■ Tasks to perform ■
• a. In the comments on the University of Miami strike, after how many years of work does full tuition remission take effect for new hires?
• b. Shorten the paragraph beginning "New hires have even more restrictions" in the comments on the University of Miami strike, keeping its main facts.
• c. From the comments on the University of Miami strike, write out everything from "For students, it" down to "full 8 hrs?".

■ Page text ■

People used to forego the higher wage they could get in a public rather than academic workplace because UM gave such good benefits AND allowed the worker and dependants to come to school free – tuition remission. Lately they have put restrictions on that, so that not every Master’s program is covered, and some undergrad programs are also restricted. Women who have worked here for 12 or 15 years are finding out that their children don’t qualify for tuition remission now because the admission standards have been raised so that it’s as if they were applying for full tuition academic scholarships. Kids like my son who had a 3.5 average from high school would never be accepted at UM now. The “average” GPA for incoming freshmen is a 4.0 on a weighted scale. So these women have worked for years for a benefit they can never collect on because the rules have changed and their kids can’t qualify.
New hires have even more restrictions, having to pay a greater portion of the tuition before they are here 10 years, because the full tuition remission is not in effect until you have been working for 10 years. Before then you have to pay 1/4 of the tuition. (It used to be full tuition after 5 years.) That amount of money is even higher than what it costs to attend a state university, so why bother?
Most faculty and administrators don’t seem bothered by that since they can afford to send their kids to school elsewhere,the tuition remission thing is just something they will occasionally use for their own benefit. But for many – or should I say MOST staff people they count on that tuition remission.
On what UM now pays it’s not a living wage, it’s a subsistance wage for many. (just my humble opinion)
For students, it may not even be if we don’t want to cross the line or not, it’s that we don’t have a choice. Or I guess, we do have a choice and that choice would be to violate our class attendance policies if professors don’t choose off-campus locations for our classes. We would be committing GPA hari-kari with the knowledge many of our classmates would cheer not only the union-breaking stance, but also their future jump in class rank. A Pyrrhic victory at best. But, since the strike date hasn’t been set (or has it?) this may give sympathetic professors and students the time to set up alternate arrangements.
Aaron – I saw a flyer at the on-campus starbucks advertising a strike for this Friday, March 3.
Our janitors went on strike.
Why do some staff get paid the full 8 hours work while others get pay 7.75 for the day? Why the inconsistant? Why can they just pay the full 8 hrs?
Regarding the strike, i support it and i wish the janitorial workers the best of luck. Why do some janitorial personel make more money at the main campus while the workers at the medical campus get chunk change? (6.41Hrs) Its disgusting and hyprocritical of the university of miami to say (shala) that this is between the unicco and the union, which we know is not true. The university of miami has the will power and influence to push unicco to pay its workers better and provide medical benefits. I am pretty sure the university of miami is going to start looking for some other Janitorial company if the situation gets nasty.
Of course, its all business and politics to keep profits up and the cost down. Its good business. Is it unethical?
Pay low to keep profits up.
I wonder what happend to all the money that the University of Miami is collecting? Why not invest on your employees, which are the heart and soul of the organization. That’s a thought for the committee and president shala.

■ Dataset content ■
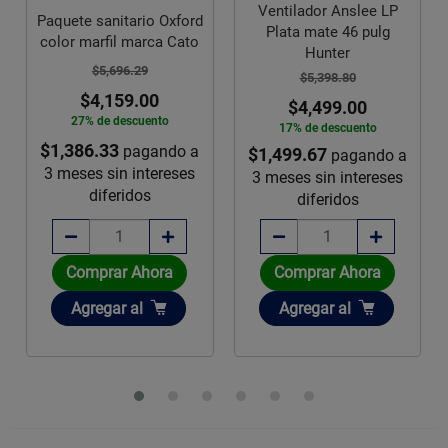
Ventilador Anslee LP
Paquete sanitario Oxford
Plata mate 46 pulg
color marfil marca Cato
Hunter
$5,696.29
$5,398.80
$4,159.00
$4,499.00
27% de descuento
17% de descuento
$1,386.33
pagando a
$1,499.67
pagando a
3 meses sin intereses
3 meses sin intereses
diferidos
diferidos
Comprar Ahora
Comprar Ahora
Añadir
Añadir
Agregar
al
Agregar
al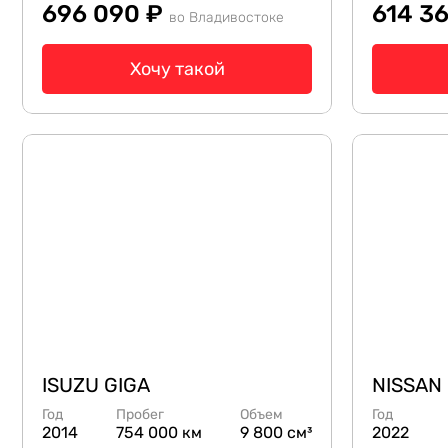
696 090 ₽
614 3
во Владивостоке
Хочу такой
ISUZU GIGA
NISSAN
Год
Пробег
Объем
Год
2014
754 000 км
9 800 см³
2022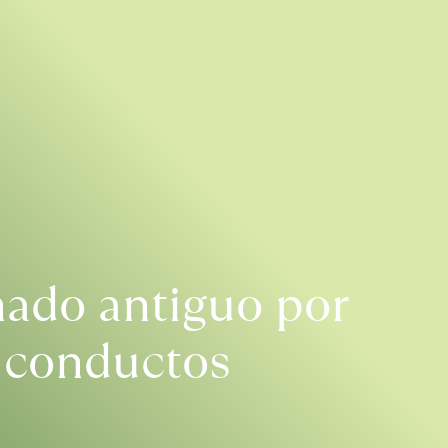
nado antiguo por
s conductos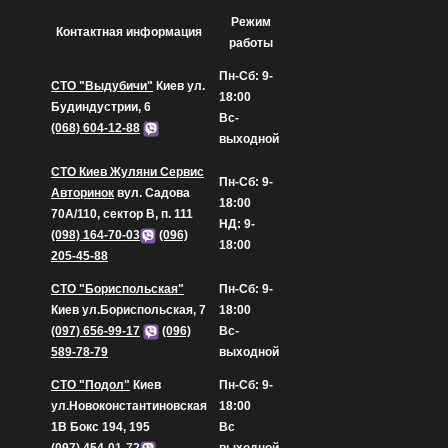
Режим
Контактная информация
работы
Пн-Сб: 9-
СТО "Выдубичи"
Киев ул.
18:00
Будиндустрии, 6
Вс-
(068) 604-12-88
выходной
СТО Киев Жуляни Сервис
Пн-Сб: 9-
Авторинок
вул. Садова
18:00
70А/110, сектор В, п. 111
НД: 9-
(098) 164-70-03
(096)
18:00
205-45-88
СТО "Бориспольская"
Пн-Сб: 9-
Киев ул.Бориспольская, 7
18:00
(097) 656-99-17
(096)
Вс-
589-78-79
выходной
СТО "Подол"
Киев
Пн-Сб: 9-
ул.Новоконстантиновская
18:00
1В Бокс 194, 195
Вс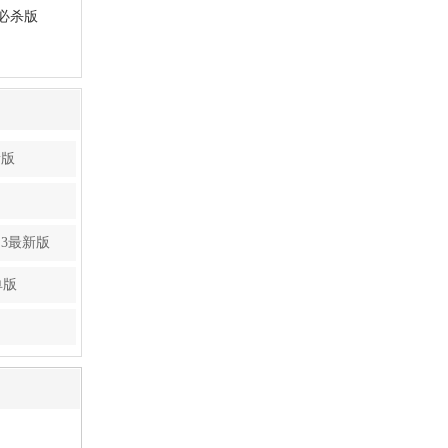
必杀版
新版
.3最新版
单版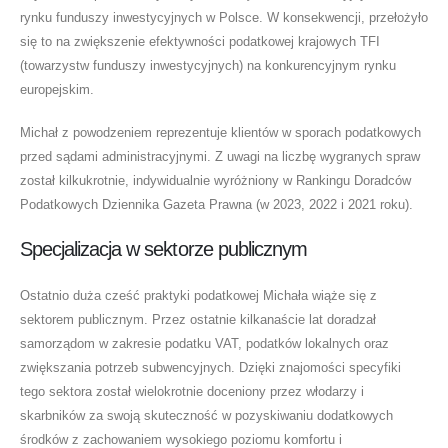
rynku funduszy inwestycyjnych w Polsce. W konsekwencji, przełożyło
się to na zwiększenie efektywności podatkowej krajowych TFI
(towarzystw funduszy inwestycyjnych) na konkurencyjnym rynku
europejskim.
Michał z powodzeniem reprezentuje klientów w sporach podatkowych
przed sądami administracyjnymi. Z uwagi na liczbę wygranych spraw
został kilkukrotnie, indywidualnie wyróżniony w Rankingu Doradców
Podatkowych Dziennika Gazeta Prawna (w 2023, 2022 i 2021 roku).
Specjalizacja w sektorze publicznym
Ostatnio duża cześć praktyki podatkowej Michała wiąże się z
sektorem publicznym. Przez ostatnie kilkanaście lat doradzał
samorządom w zakresie podatku VAT, podatków lokalnych oraz
zwiększania potrzeb subwencyjnych. Dzięki znajomości specyfiki
tego sektora został wielokrotnie doceniony przez włodarzy i
skarbników za swoją skuteczność w pozyskiwaniu dodatkowych
środków z zachowaniem wysokiego poziomu komfortu i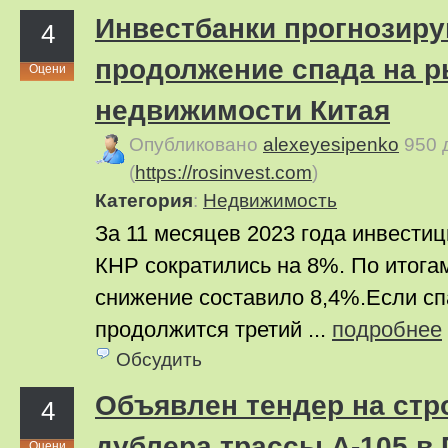
Инвестбанки прогнозир
4
продолжение спада на р
Оцени
недвижимости Китая
Опубликовано
alexeyesipenko
950 
(
https://rosinvest.com
)
Категория
:
Недвижимость
За 11 месяцев 2023 года инвести
КНР сократились на 8%. По итогам
снижение составило 8,4%.Если сп
продолжится третий ...
подробнее
Обсудить
Объявлен тендер на стр
4
дублера трассы А-105 в
Оцени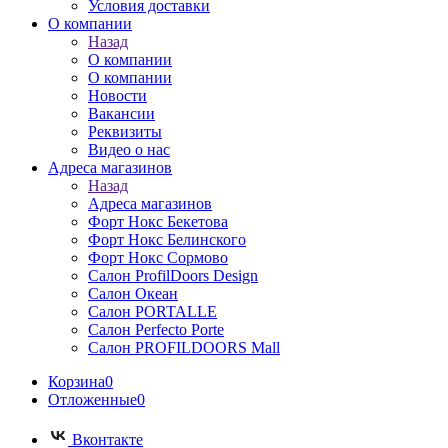
Условия доставки
О компании
Назад
О компании
О компании
Новости
Вакансии
Реквизиты
Видео о нас
Адреса магазинов
Назад
Адреса магазинов
Форт Нокс Бекетова
Форт Нокс Белинского
Форт Нокс Сормово
Салон ProfilDoors Design
Салон Океан
Салон PORTALLE
Салон Perfecto Portе
Салон PROFILDOORS Mall
Корзина
0
Отложенные
0
Вконтакте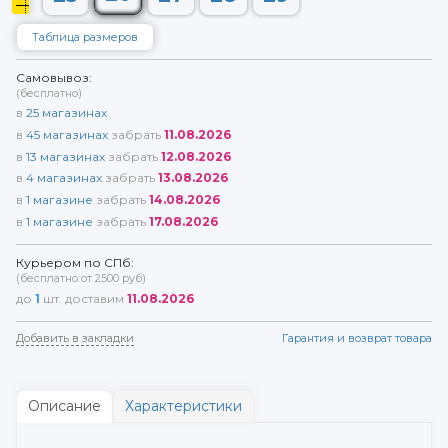
Таблица размеров
Самовывоз:
(бесплатно)
в
25
магазинах
в
45
магазинах
забрать
11.08.2026
в
13
магазинах
забрать
12.08.2026
в
4
магазинах
забрать
13.08.2026
в
1
магазине
забрать
14.08.2026
в
1
магазине
забрать
17.08.2026
Курьером по СПб:
(бесплатно от 2500 руб)
до
1
шт. доставим
11.08.2026
Добавить в закладки
Гарантия и возврат товара
Описание
Характеристики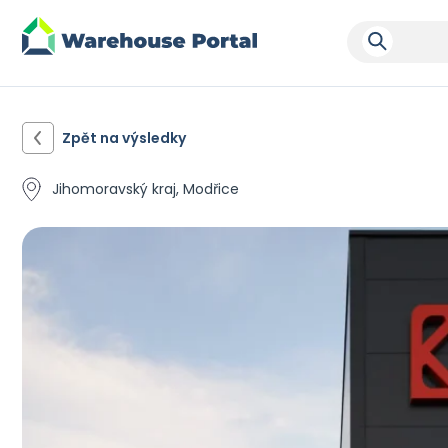
Zpět na výsledky
Jihomoravský kraj, Modřice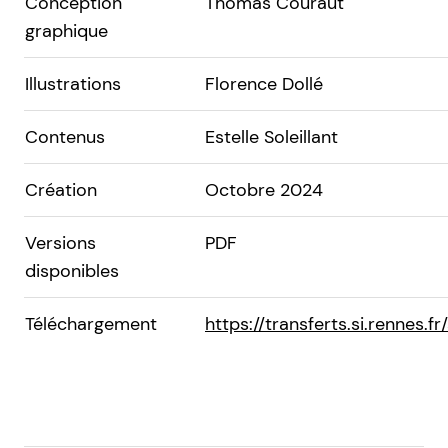
Conception
Thomas Couraut
graphique
Illustrations
Florence Dollé
Contenus
Estelle Soleillant
Création
Octobre 2024
Versions
PDF
disponibles
Téléchargement
https://transferts.si.renne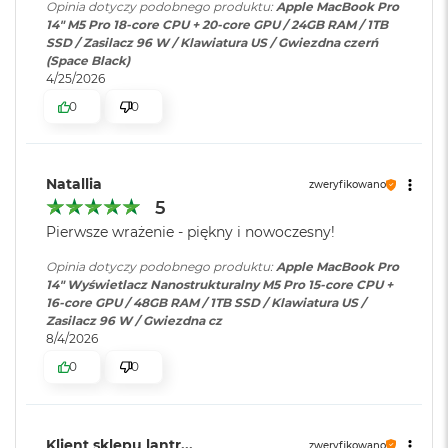
i
Opinia dotyczy podobnego produktu:
Apple MacBook Pro
wyświetlacza do 8K przy 60 Hz.
r
14" M5 Pro 18-core CPU + 20-core GPU / 24GB RAM / 1TB
Częstotliwość odświeżania
1
SSD / Zasilacz 96 W / Klawiatura US / Gwiezdna czerń
T
(Space Black)
Technologia ProMotion zapewniająca adaptacyjną częstotliwość
B
Odtwarzanie wideo
:
Obsługiwane formaty: m.in.
4/25/2026
odświeżania do 120 Hz
HEVC,
H.264
, AV1 i ProRes; HDR z
0
0
M
Dolby Vision, HDR10 i HLG
Stałe częstotliwości odświeżania: 47,95 Hz, 48,00 Hz, 50,00 Hz,
a
c
59,94 Hz, 60,00 Hz
B
o
Odtwarzanie
Obsługiwane formaty: m.in.
Natallia
zweryfikowano
o
dźwięku
:
AAC, MP3,
Apple Lossless
,
FLAC
,
5
k
Dolby Digital
, Dolby Digital
Pierwsze wrażenie - piękny i nowoczesny!
A
Plus i Dolby Atmos
Chip
i
Opinia dotyczy podobnego produktu:
Apple MacBook Pro
r
14" Wyświetlacz Nanostrukturalny M5 Pro 15-core CPU +
Apple M5 Pro
2
16-core GPU / 48GB RAM / 1TB SSD / Klawiatura US /
Zainstalowany
macOS
T
Zasilacz 96 W / Gwiezdna cz
Apple M5 Pro (15-rdzeniowy procesor CPU + 16-rdzeniowy
B
system operacyjny
:
8/4/2026
procesor GPU + Akceleratory Neural Accelerator)
M
0
0
a
16-rdzeniowy system Neural Engine
Wersja systemu
macOS Sequoia lub nowszy
c
operacyjnego
:
B
Sprzętowa akceleracja ray tracingu
o
Klient sklepu lantr...
zweryfikowano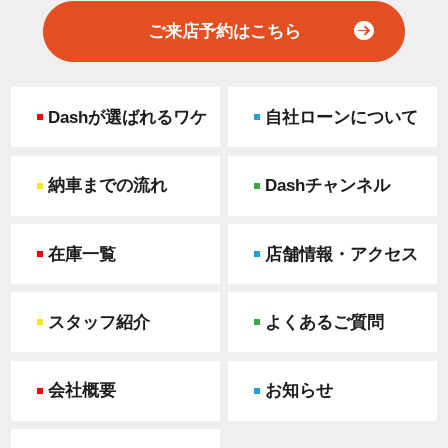
ご来店予約はこちら
Dashが選ばれるワケ
自社ローンについて
納車までの流れ
Dashチャンネル
在庫一覧
店舗情報・アクセス
スタッフ紹介
よくあるご質問
会社概要
お知らせ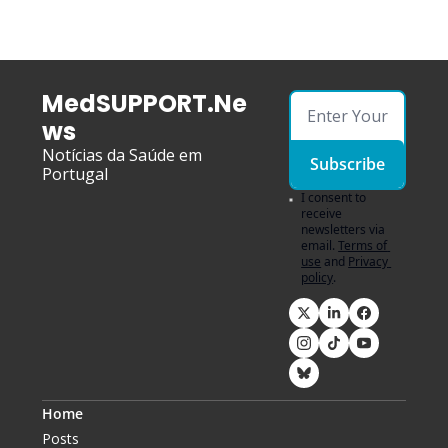
MedSUPPORT.Ne
ws
Notícias da Saúde em 
Subscribe
Portugal
I consent to 
receive 
newsletters via 
email.
Terms of 
use
and
Privacy 
policy
.
Home
Posts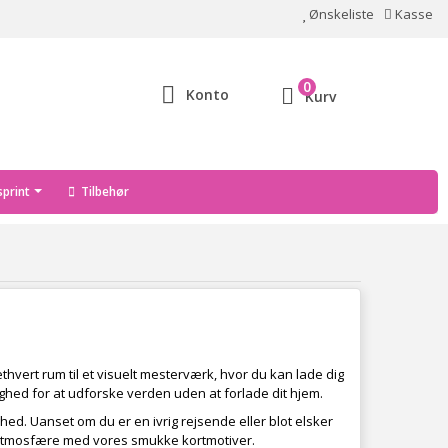
Ønskeliste
Kasse
0
Konto
Kurv
print
Tilbehør
hvert rum til et visuelt mesterværk, hvor du kan lade dig
lighed for at udforske verden uden at forlade dit hjem.
ghed. Uanset om du er en ivrig rejsende eller blot elsker
de atmosfære med vores smukke kortmotiver.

■ Results for the exercise ■
• a. Full tuition remission takes effect after 10 years of work.

• b. New hires must pay 1/4 of tuition until they have worked 10 years, when full tuition remission begins. Full remission used to start after 5 years. That share costs more than attending a state university.

• c.
For students, it may not even be if we don’t want to cross the line or not, it’s that we don’t have a choice. Or I guess, we do have a choice and that choice would be to violate our class attendance policies if professors don’t choose off-campus locations for our classes. We would be committing GPA hari-kari with the knowledge many of our classmates would cheer not only the union-breaking stance, but also their future jump in class rank. A Pyrrhic victory at best. But, since the strike date hasn’t been set (or has it?) this may give sympathetic professors and students the time to set up alternate arrangements.
Aaron – I saw a flyer at the on-campus starbucks advertising a strike for this Friday, March 3.
Our janitors went on strike.
Why do some staff get paid the full 8 hours work while others get pay 7.75 for the day? Why the inconsistant? Why can they just pay the full 8 hrs?